(4) (a) Using your hand manipulations, derive the 3-2-1 rotation matrix that relates the
aircraft's body-fixed velocity components $u, v, w$ to the aircraft's earth-fixed ve-
locity components $\dot{x}, \dot{y}, \dot{z}$, i.e., find the $L(\phi, \theta, \psi)$ matrix such that
$\begin{bmatrix} u \\ v \\ w \end{bmatrix} = L(\phi, \theta, \psi) \begin{bmatrix} \dot{x} \\ \dot{y} \\ \dot{z} \end{bmatrix}$.
(1)
(b) Find the inverse relation between the velocity components
$\begin{bmatrix} \dot{x} \\ \dot{y} \\ \dot{z} \end{bmatrix} = L^{-1}(\phi, \theta, \psi) \begin{bmatrix} u \\ v \\ w \end{bmatrix}$.
(2)
Note: $L$ is a rotation (orthonormal) matrix.

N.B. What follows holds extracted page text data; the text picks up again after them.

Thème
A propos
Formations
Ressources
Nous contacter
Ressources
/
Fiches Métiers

(c) Write a MATLAB code to obtain symbolic expressions of the matrices $L(\phi, \theta, \psi)$
and $L^{-1}(\phi, \theta, \psi)$ from the simple rotation matrices $L_1(\phi), L_2(\theta), L_3(\psi)$.
Note: Use the Matlab command \texttt{syms} to make symbolic manipulations.